Trump’s discursive policy of weaponizing allies has inspired sectarian warfare as well because his administration hasn’t hesitated to carry out its threats against Iran and its close allies. In its first months, the Trump administration imposed travel ban on Muslims, particularly Syrian refugees, that despite the judges’ overturn is still ongoing. Half the Muslim people applying for visa never get to travel to the United States. And the results have been predictable, as an eroding trust in so-called “American democracy” and “American dream” across the country. It’s not surprising that Islamophobe Trump’s Islamopbobia campaign has undermined Muslim trust and instigated resentment, as many pundits have attested.
Trump’s own role in furthering regional and global insecurity must also be accounted for. When candidate Trump vaunted his success in helping end the endless war on the Muslim world, it was not surprising to learn that the United States and the mere extras were still going ahead with plans to destroy Iraq, Syria and Yemen. The move was unsurprising in that it was consonant with the ruse to provoke cash cow Saudi Arabia to purchase even more American arms. This flow was abetted and facilitated by the Pentagon regime and the Military-Industrial Complex seeking to maximize profit and minimize US military costs while stretching terror chains around the region.
This asymmetry has made the region highly vulnerable to exploitation as attempts to resist American hegemony and wars of aggression and deceit have often been met with threatened military attack and coup – even in the case of Qatar which wants better ties with Iran. So it is no coincidence that, over the past few days, the growing insecurity and chaos has taken place while the region has become increasingly militarized and while discussions of ending the twin wars on Syria and Yemen have been frequently linked to Iran leaving these two allies to their own devices. All of this has predated Trump.
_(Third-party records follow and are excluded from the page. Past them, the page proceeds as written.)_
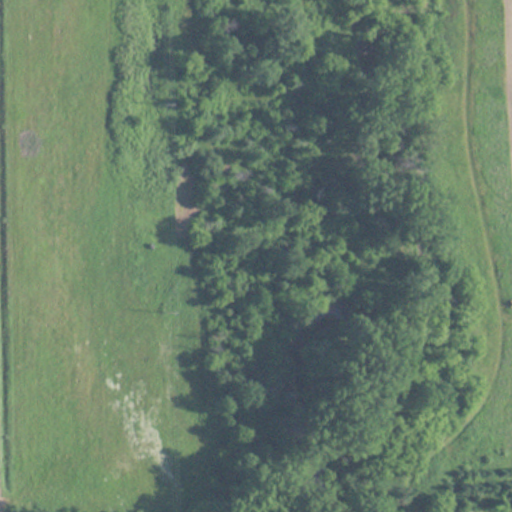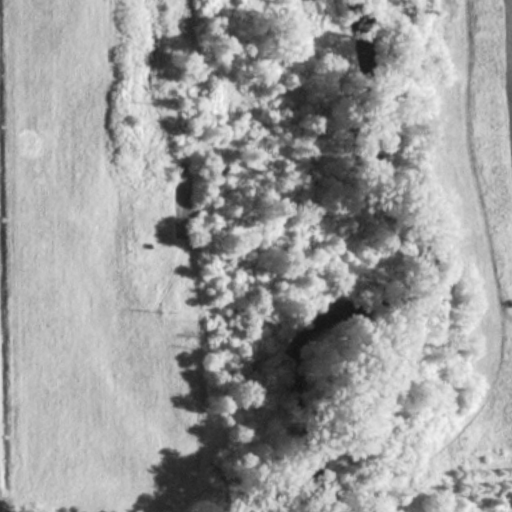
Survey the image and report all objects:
river: (413, 284)
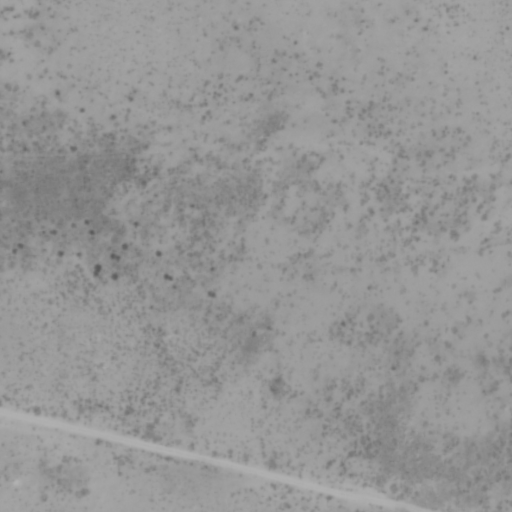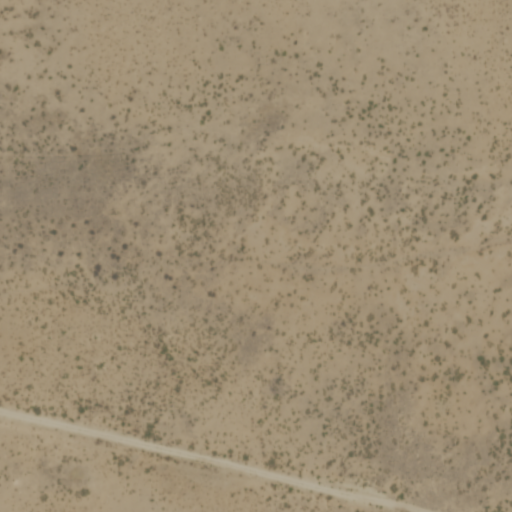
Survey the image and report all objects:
road: (209, 459)
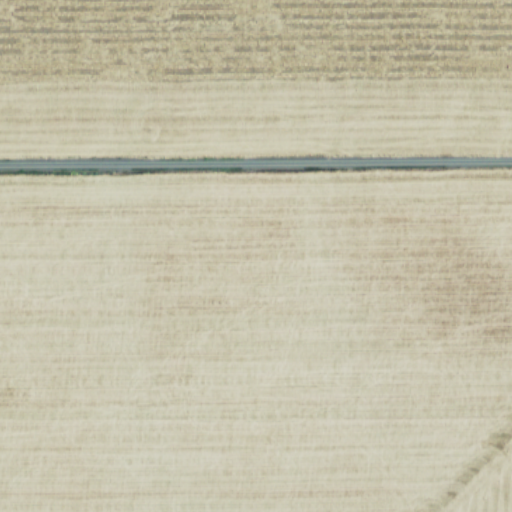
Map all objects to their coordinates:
road: (256, 164)
crop: (255, 256)
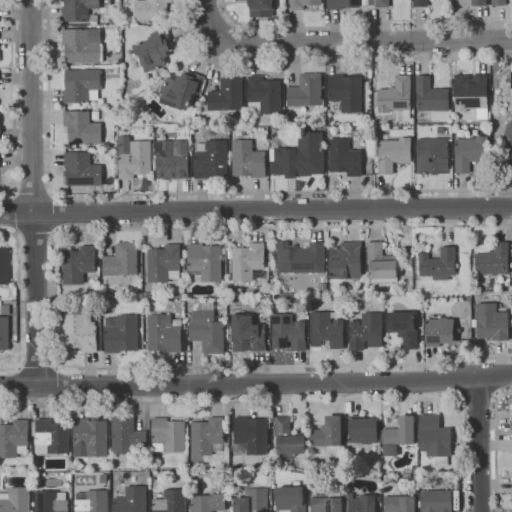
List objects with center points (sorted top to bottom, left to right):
building: (477, 2)
building: (479, 2)
building: (497, 2)
building: (499, 2)
building: (301, 3)
building: (342, 3)
building: (342, 3)
building: (380, 3)
building: (381, 3)
building: (419, 3)
building: (421, 3)
building: (302, 4)
building: (260, 8)
building: (262, 8)
building: (77, 9)
building: (79, 9)
building: (150, 9)
building: (150, 9)
road: (211, 20)
road: (360, 23)
building: (54, 32)
road: (362, 39)
building: (81, 45)
building: (84, 45)
building: (156, 50)
building: (152, 51)
building: (0, 52)
building: (133, 58)
building: (82, 85)
road: (51, 86)
building: (83, 86)
building: (368, 86)
building: (184, 88)
building: (181, 89)
building: (305, 90)
building: (345, 91)
building: (470, 91)
building: (307, 92)
building: (346, 92)
building: (472, 92)
building: (120, 93)
building: (264, 93)
building: (265, 94)
building: (226, 95)
building: (395, 95)
building: (430, 95)
building: (432, 95)
building: (228, 96)
building: (398, 96)
building: (247, 106)
building: (319, 113)
building: (83, 127)
building: (81, 128)
building: (311, 129)
building: (1, 130)
building: (245, 130)
building: (508, 131)
building: (507, 144)
building: (469, 152)
building: (471, 152)
building: (392, 153)
building: (394, 153)
building: (432, 155)
building: (289, 156)
building: (300, 156)
building: (344, 156)
building: (434, 156)
building: (133, 157)
building: (136, 157)
building: (346, 157)
building: (171, 159)
building: (211, 159)
building: (247, 159)
building: (249, 159)
building: (172, 160)
building: (213, 160)
building: (0, 162)
building: (81, 169)
building: (82, 170)
road: (13, 181)
building: (93, 191)
building: (100, 191)
road: (33, 192)
road: (32, 194)
road: (256, 210)
road: (15, 214)
road: (56, 214)
road: (35, 233)
building: (318, 256)
building: (299, 257)
building: (411, 257)
building: (292, 258)
building: (123, 259)
building: (492, 259)
building: (495, 259)
building: (121, 260)
building: (205, 260)
building: (247, 260)
building: (345, 260)
building: (207, 261)
building: (249, 261)
building: (347, 262)
building: (80, 263)
building: (164, 263)
building: (165, 263)
building: (382, 263)
building: (437, 263)
building: (439, 263)
building: (4, 264)
building: (78, 264)
building: (380, 264)
building: (5, 266)
building: (147, 294)
road: (19, 300)
building: (6, 308)
building: (231, 320)
building: (490, 321)
building: (491, 321)
building: (403, 327)
building: (405, 327)
road: (479, 328)
building: (328, 329)
building: (288, 330)
building: (325, 330)
building: (79, 331)
building: (206, 331)
building: (208, 331)
building: (365, 331)
building: (367, 331)
building: (439, 331)
building: (4, 332)
building: (5, 332)
building: (81, 332)
building: (163, 332)
building: (289, 332)
building: (440, 332)
building: (120, 333)
building: (122, 333)
building: (165, 333)
building: (247, 333)
building: (231, 334)
building: (249, 334)
road: (37, 365)
road: (256, 383)
road: (478, 398)
road: (287, 400)
building: (363, 429)
building: (365, 430)
building: (400, 431)
building: (401, 432)
building: (169, 433)
building: (251, 433)
building: (327, 434)
building: (329, 434)
building: (91, 435)
building: (125, 435)
building: (169, 435)
building: (205, 435)
building: (252, 435)
building: (51, 436)
building: (52, 436)
building: (92, 436)
building: (128, 436)
building: (208, 436)
building: (433, 436)
building: (287, 437)
building: (289, 437)
building: (13, 438)
building: (15, 438)
building: (436, 438)
building: (511, 440)
road: (477, 444)
road: (496, 446)
building: (377, 467)
building: (0, 474)
building: (378, 474)
building: (409, 476)
building: (506, 479)
building: (312, 482)
building: (454, 483)
building: (107, 484)
building: (121, 493)
building: (291, 498)
building: (15, 499)
building: (130, 499)
building: (289, 499)
building: (16, 500)
building: (132, 500)
building: (435, 500)
building: (50, 501)
building: (52, 501)
building: (91, 501)
building: (93, 501)
building: (170, 501)
building: (172, 501)
building: (208, 501)
building: (252, 501)
building: (254, 501)
building: (437, 501)
building: (207, 502)
building: (328, 502)
building: (364, 503)
building: (398, 503)
building: (326, 504)
building: (360, 504)
building: (401, 504)
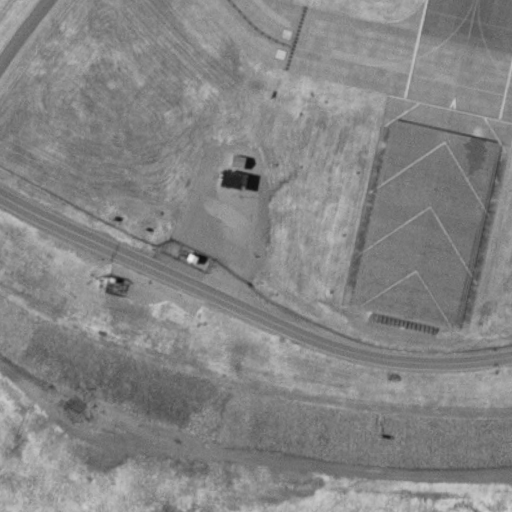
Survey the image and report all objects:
airport runway: (463, 55)
airport taxiway: (362, 61)
airport: (286, 148)
building: (232, 179)
road: (248, 309)
road: (240, 453)
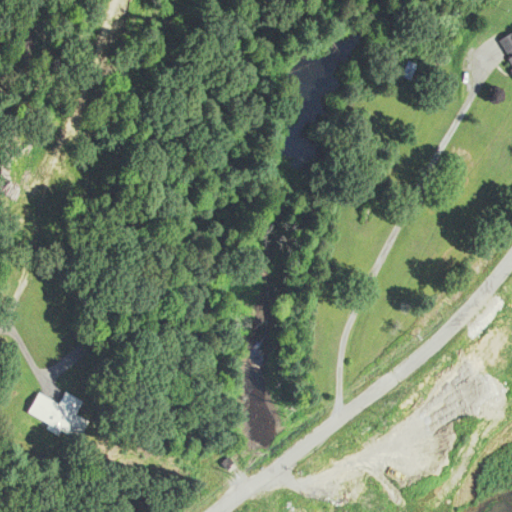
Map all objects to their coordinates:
building: (510, 30)
building: (504, 44)
road: (363, 297)
road: (36, 350)
building: (85, 350)
building: (68, 396)
building: (67, 413)
road: (383, 448)
road: (219, 509)
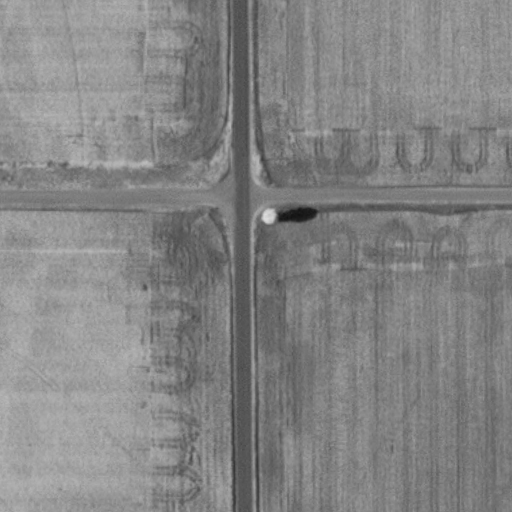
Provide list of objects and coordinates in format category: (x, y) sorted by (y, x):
road: (255, 194)
road: (245, 255)
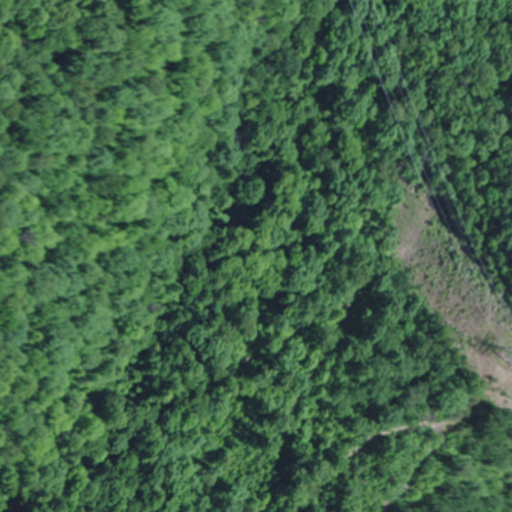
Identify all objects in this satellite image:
power tower: (501, 362)
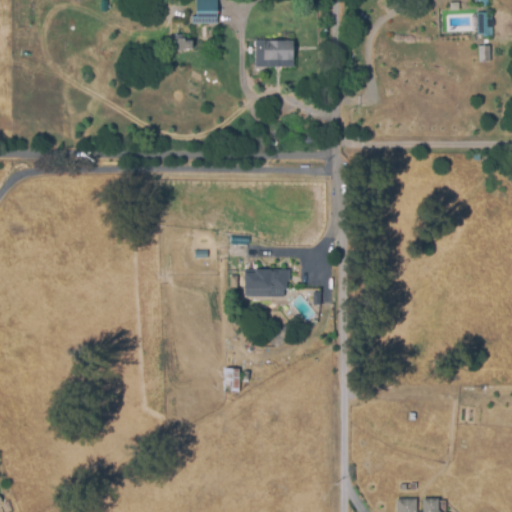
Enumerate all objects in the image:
building: (479, 0)
building: (483, 2)
building: (204, 11)
building: (205, 13)
building: (485, 24)
building: (180, 43)
building: (182, 47)
building: (272, 53)
building: (275, 53)
road: (369, 53)
building: (485, 53)
road: (257, 96)
road: (427, 145)
road: (171, 153)
road: (166, 168)
road: (342, 255)
building: (264, 283)
building: (233, 284)
building: (266, 287)
building: (231, 384)
building: (415, 505)
building: (416, 507)
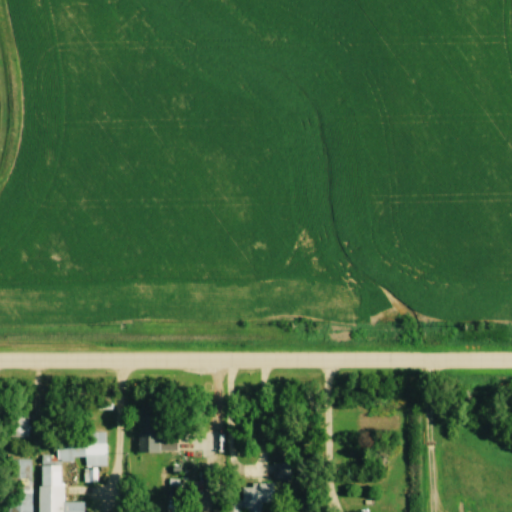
This president and his pro-Israel cabinet plan to take the profitability of the permanent war on terror, Islam and suchlike to new heights by giving massive arms to the Israel-allied despots of the Persian Gulf and by imposing further sanctions against Iran and Russia. It’s a kind of desperate contradiction between candidate Trump’s populist promises and President Trump’s goal of “making America rich again.” Trump cannot maintain this contradiction without drowning out international condemnation in the noisy drumbeat of warmongering, scapegoating, and Islamophobia.